I suppose the only problem I have - and it's one I'm trying to answer with my own project, The Play Ethic (on the web) is this: why do we need to keep describing unalienated human productivity and creativity (which is what hackerdom, and other forms of modern behaviour, are) as "work"? Isn't this the last legacy of Calvin and Knox, still shaping our minds through controlling our vocabulary? Why not call it "play", and be done with it - that's play as defined by Sartre, "that action we do when we apprehend that we are truly free": or Schiller's, meaning that activity we do when we are (as adults) "fully human"?
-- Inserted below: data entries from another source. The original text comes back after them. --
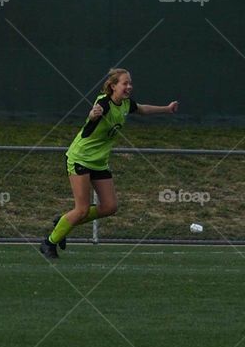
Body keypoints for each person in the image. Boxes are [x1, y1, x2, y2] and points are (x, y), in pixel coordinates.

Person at [40, 69, 178, 259]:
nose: (129, 86)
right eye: (124, 83)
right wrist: (93, 115)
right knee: (82, 209)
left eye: (130, 83)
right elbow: (91, 119)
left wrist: (166, 109)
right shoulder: (104, 103)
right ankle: (49, 243)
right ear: (113, 86)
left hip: (99, 162)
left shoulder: (126, 104)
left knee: (110, 207)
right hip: (80, 158)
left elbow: (143, 109)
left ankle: (64, 222)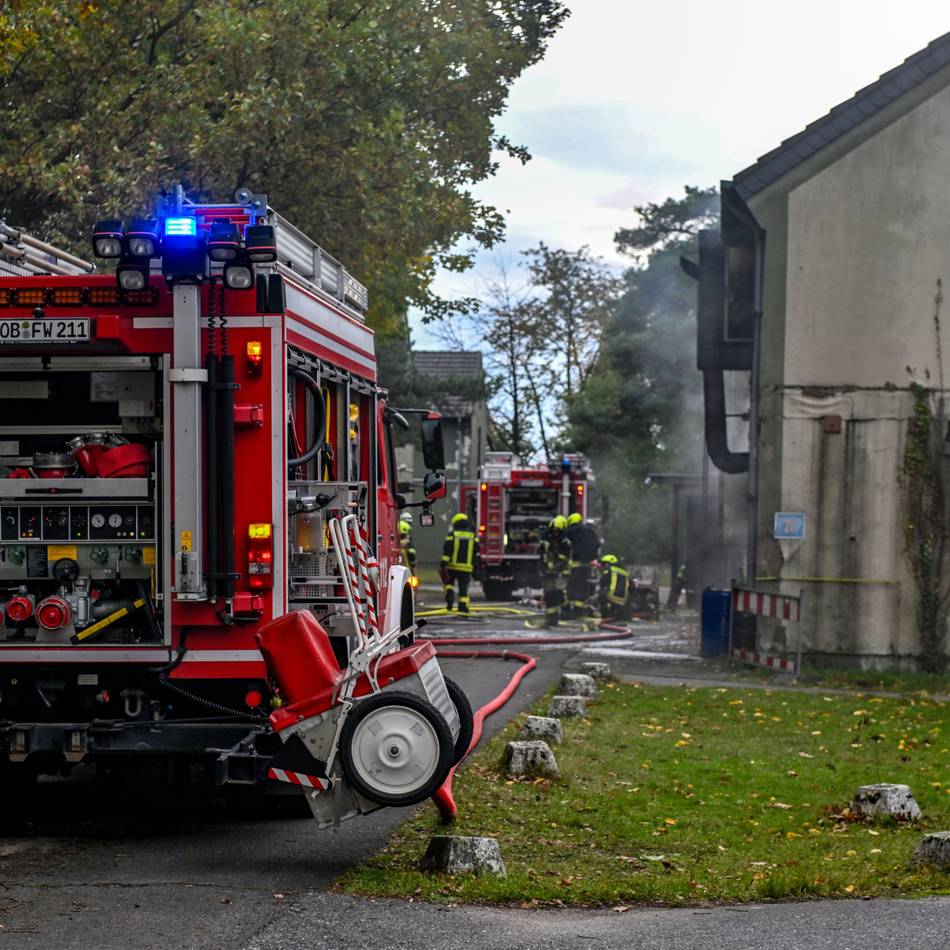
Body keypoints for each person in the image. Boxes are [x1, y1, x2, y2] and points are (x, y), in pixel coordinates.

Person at [535, 515, 572, 627]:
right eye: (553, 531)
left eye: (557, 531)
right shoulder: (546, 539)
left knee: (559, 594)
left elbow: (563, 559)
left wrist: (552, 568)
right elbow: (541, 555)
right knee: (549, 594)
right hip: (547, 572)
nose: (555, 534)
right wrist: (543, 569)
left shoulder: (565, 542)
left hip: (560, 572)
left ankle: (566, 611)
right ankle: (552, 619)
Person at [563, 512, 601, 618]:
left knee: (571, 589)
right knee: (583, 589)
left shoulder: (570, 531)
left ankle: (571, 612)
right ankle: (578, 610)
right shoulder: (590, 531)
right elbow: (597, 544)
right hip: (586, 565)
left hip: (574, 566)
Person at [440, 512, 478, 614]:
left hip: (452, 567)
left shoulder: (452, 534)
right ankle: (463, 608)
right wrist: (475, 565)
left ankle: (450, 597)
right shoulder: (472, 535)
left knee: (448, 584)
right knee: (463, 589)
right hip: (466, 568)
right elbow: (476, 551)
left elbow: (447, 550)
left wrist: (443, 563)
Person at [598, 554, 630, 621]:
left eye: (604, 564)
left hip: (611, 595)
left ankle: (605, 616)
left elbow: (602, 582)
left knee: (600, 597)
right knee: (616, 607)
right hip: (623, 598)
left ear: (608, 563)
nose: (604, 566)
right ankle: (616, 616)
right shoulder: (625, 572)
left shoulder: (609, 570)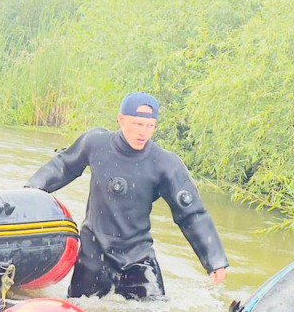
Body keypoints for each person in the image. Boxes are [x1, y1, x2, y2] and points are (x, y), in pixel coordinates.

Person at [26, 92, 229, 300]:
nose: (143, 132)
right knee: (79, 311)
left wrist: (214, 260)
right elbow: (63, 166)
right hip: (94, 254)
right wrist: (32, 191)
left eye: (150, 126)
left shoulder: (165, 164)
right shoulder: (95, 144)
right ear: (121, 119)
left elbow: (192, 214)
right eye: (137, 124)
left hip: (138, 257)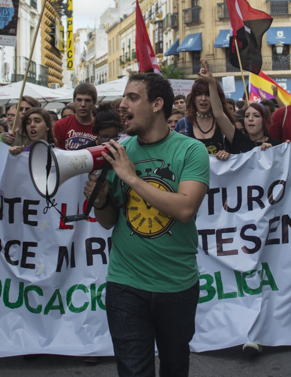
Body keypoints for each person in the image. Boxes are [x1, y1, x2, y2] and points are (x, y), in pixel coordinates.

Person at [82, 73, 209, 377]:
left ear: (157, 104)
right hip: (125, 283)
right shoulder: (119, 152)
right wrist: (101, 200)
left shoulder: (191, 151)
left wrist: (131, 178)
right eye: (124, 97)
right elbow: (108, 221)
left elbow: (185, 208)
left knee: (174, 367)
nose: (122, 105)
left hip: (176, 284)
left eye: (133, 98)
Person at [199, 60, 280, 161]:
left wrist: (272, 152)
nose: (250, 119)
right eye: (247, 116)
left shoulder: (276, 144)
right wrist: (211, 81)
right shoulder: (238, 139)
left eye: (256, 115)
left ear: (265, 120)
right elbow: (219, 114)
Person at [175, 77, 235, 155]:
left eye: (208, 94)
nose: (203, 98)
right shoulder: (183, 123)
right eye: (199, 94)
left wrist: (228, 155)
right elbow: (176, 154)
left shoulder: (226, 123)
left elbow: (238, 151)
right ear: (193, 98)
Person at [53, 83, 97, 150]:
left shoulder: (100, 126)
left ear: (94, 102)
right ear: (73, 101)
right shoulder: (60, 125)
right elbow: (56, 152)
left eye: (87, 100)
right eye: (79, 100)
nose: (83, 104)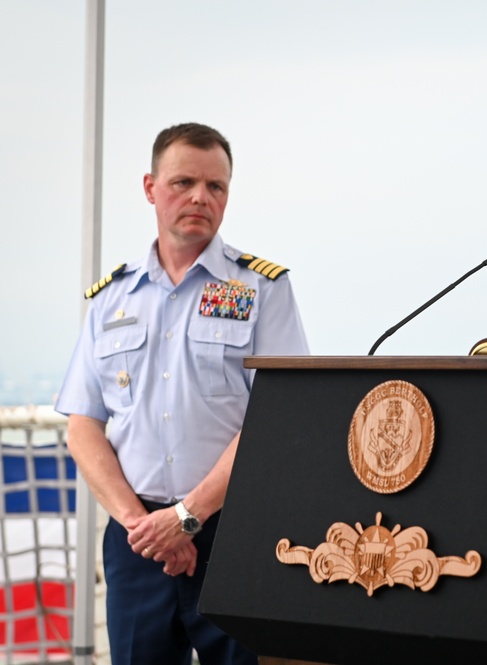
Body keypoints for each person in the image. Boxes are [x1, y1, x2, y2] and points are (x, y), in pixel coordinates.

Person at [55, 123, 309, 664]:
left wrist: (187, 518)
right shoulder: (111, 300)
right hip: (137, 540)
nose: (200, 196)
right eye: (184, 181)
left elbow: (278, 418)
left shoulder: (261, 289)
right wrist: (143, 527)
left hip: (235, 536)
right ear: (150, 188)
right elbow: (83, 424)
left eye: (215, 186)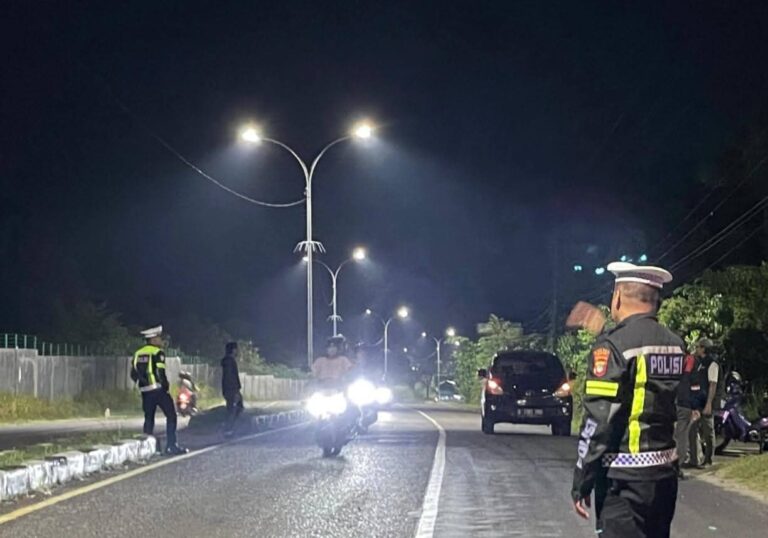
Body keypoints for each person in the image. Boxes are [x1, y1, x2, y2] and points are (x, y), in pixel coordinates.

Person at [568, 261, 685, 538]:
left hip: (623, 480)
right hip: (664, 474)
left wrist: (581, 481)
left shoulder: (613, 346)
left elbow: (599, 420)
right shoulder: (675, 344)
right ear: (656, 300)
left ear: (617, 297)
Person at [130, 325, 187, 455]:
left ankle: (147, 449)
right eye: (159, 338)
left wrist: (142, 383)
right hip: (157, 389)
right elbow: (160, 372)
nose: (161, 341)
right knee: (171, 415)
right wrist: (165, 387)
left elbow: (133, 374)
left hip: (145, 391)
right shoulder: (157, 352)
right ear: (153, 339)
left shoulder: (138, 353)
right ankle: (171, 446)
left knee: (149, 418)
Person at [689, 337, 723, 466]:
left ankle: (709, 458)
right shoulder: (699, 363)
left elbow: (712, 384)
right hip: (698, 401)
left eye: (698, 347)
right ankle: (695, 459)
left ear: (703, 348)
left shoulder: (712, 364)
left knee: (708, 430)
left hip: (707, 401)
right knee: (692, 429)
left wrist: (709, 404)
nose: (696, 349)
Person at [673, 351, 698, 478]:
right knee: (682, 437)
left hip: (672, 402)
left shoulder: (672, 364)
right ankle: (677, 466)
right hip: (685, 405)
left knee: (673, 435)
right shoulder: (691, 367)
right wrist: (695, 407)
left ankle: (670, 464)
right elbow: (694, 389)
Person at [221, 342, 244, 436]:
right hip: (231, 388)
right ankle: (228, 428)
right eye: (236, 349)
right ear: (233, 350)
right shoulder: (230, 361)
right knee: (232, 409)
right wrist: (236, 389)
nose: (237, 351)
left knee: (236, 407)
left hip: (229, 388)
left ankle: (229, 426)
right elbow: (231, 376)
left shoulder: (228, 361)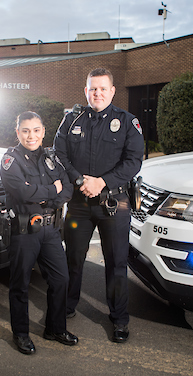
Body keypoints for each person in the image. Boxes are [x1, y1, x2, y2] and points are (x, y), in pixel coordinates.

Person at [53, 68, 144, 343]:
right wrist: (81, 181)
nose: (98, 93)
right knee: (73, 259)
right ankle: (66, 307)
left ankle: (119, 319)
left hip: (114, 204)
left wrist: (102, 182)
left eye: (103, 88)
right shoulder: (71, 120)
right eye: (93, 88)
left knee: (116, 263)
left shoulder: (127, 122)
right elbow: (59, 154)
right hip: (80, 203)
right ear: (86, 91)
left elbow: (133, 161)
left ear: (112, 91)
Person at [0, 111, 78, 355]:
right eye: (25, 130)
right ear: (18, 133)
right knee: (20, 284)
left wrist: (44, 194)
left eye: (35, 130)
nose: (31, 135)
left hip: (51, 230)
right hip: (24, 231)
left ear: (43, 132)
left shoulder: (51, 157)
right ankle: (21, 334)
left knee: (61, 279)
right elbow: (22, 194)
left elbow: (66, 189)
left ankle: (55, 328)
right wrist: (50, 190)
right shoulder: (10, 160)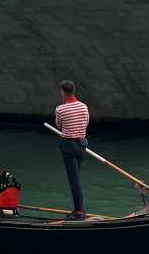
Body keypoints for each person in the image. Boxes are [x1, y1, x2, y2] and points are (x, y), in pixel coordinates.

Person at [55, 79, 89, 220]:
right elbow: (86, 122)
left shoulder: (60, 109)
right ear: (73, 91)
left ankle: (79, 211)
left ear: (63, 92)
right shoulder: (84, 107)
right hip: (81, 145)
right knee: (76, 178)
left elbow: (59, 126)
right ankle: (79, 207)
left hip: (68, 145)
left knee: (73, 179)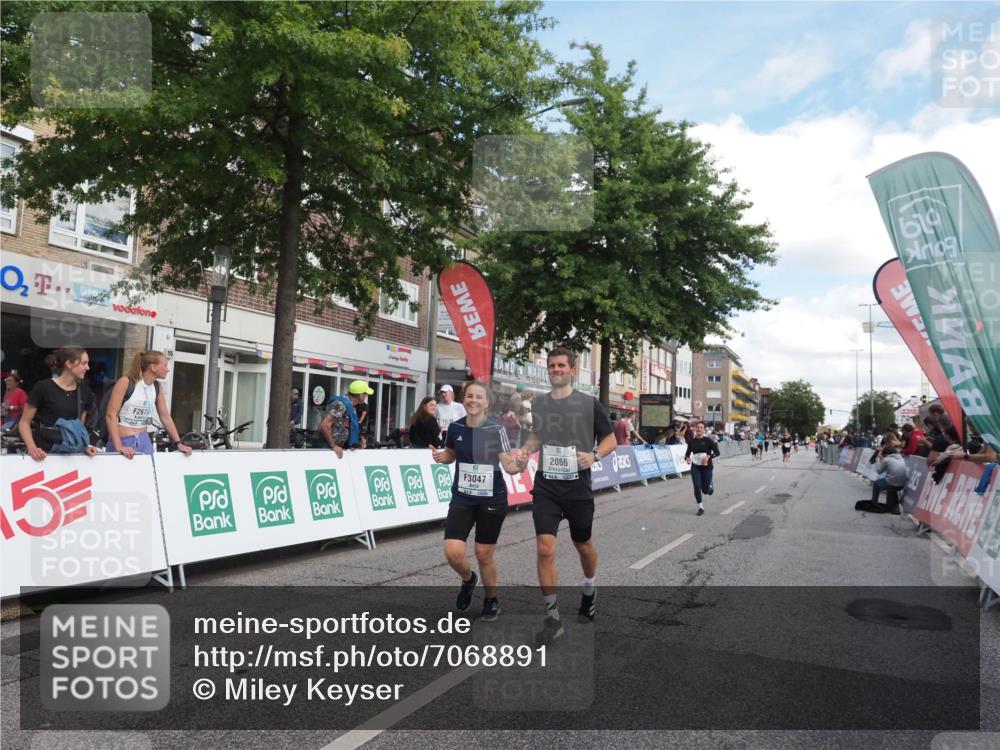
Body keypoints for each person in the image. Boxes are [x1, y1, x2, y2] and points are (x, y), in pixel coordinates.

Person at [511, 347, 616, 645]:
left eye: (561, 365)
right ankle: (552, 619)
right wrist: (525, 450)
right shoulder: (541, 404)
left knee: (582, 544)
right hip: (547, 485)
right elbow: (539, 435)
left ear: (572, 369)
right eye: (552, 366)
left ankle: (589, 588)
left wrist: (594, 455)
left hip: (578, 487)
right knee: (545, 548)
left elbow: (610, 440)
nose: (556, 370)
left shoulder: (588, 404)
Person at [432, 382, 521, 620]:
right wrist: (443, 456)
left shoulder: (495, 429)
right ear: (464, 400)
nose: (473, 400)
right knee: (452, 552)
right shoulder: (455, 427)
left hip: (491, 498)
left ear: (486, 403)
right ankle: (469, 579)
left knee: (483, 554)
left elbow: (508, 464)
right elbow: (451, 453)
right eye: (469, 396)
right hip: (462, 496)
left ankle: (491, 600)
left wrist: (518, 465)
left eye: (478, 397)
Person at [105, 351, 192, 458]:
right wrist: (118, 446)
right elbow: (110, 415)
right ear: (153, 367)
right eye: (165, 365)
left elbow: (165, 417)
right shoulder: (126, 382)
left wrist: (178, 443)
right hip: (123, 440)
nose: (168, 369)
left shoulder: (157, 386)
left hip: (144, 440)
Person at [19, 346, 98, 461]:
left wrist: (85, 446)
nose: (88, 367)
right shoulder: (43, 387)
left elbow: (79, 427)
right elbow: (24, 422)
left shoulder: (85, 392)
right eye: (84, 363)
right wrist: (32, 448)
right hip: (43, 456)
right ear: (69, 364)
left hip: (71, 457)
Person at [316, 379, 372, 457]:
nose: (366, 397)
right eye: (366, 394)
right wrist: (334, 446)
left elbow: (346, 425)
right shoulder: (341, 405)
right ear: (361, 395)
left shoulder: (350, 405)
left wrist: (356, 441)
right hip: (329, 448)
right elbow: (324, 425)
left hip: (339, 447)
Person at [684, 421, 721, 515]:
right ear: (695, 429)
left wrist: (708, 457)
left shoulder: (708, 441)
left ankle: (710, 486)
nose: (699, 429)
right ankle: (700, 507)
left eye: (701, 427)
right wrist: (687, 459)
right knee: (697, 486)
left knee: (705, 490)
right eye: (698, 427)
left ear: (704, 430)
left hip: (707, 467)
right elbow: (687, 454)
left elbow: (717, 452)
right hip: (695, 467)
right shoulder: (692, 442)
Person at [867, 446, 908, 514]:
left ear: (886, 453)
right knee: (891, 485)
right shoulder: (901, 458)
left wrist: (880, 459)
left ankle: (874, 503)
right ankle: (893, 508)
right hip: (902, 484)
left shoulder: (886, 459)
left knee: (876, 483)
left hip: (892, 483)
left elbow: (878, 471)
Play also extends beyond the hacker community (still, as Pekka admits, predominantly male), and touches upon all the other "arts of living" that evade the patriarchal work ethic - in emotions, parent-child relationships, New Age spirituality, gender androgyny, ecological sensibilities. There is also a whole world of non-Christian theologies and traditions out there which place human creativity at their core, which could have been mentioned. (And what about Harold Bloom's cry for an American gnosticism in Omens of Millenium? That's just waiting for Richard Stallman and his cultic robes!)

But hell, that's the book *I'm* writing... In the meantime, The Hacker Ethic is the worst news that the New Economy's work ethic could ever have - which means, the best for all us. Put a copy on your pal's desk: the one with the nervous twitch and the grey pallor. And watch the passion come back into his/her face.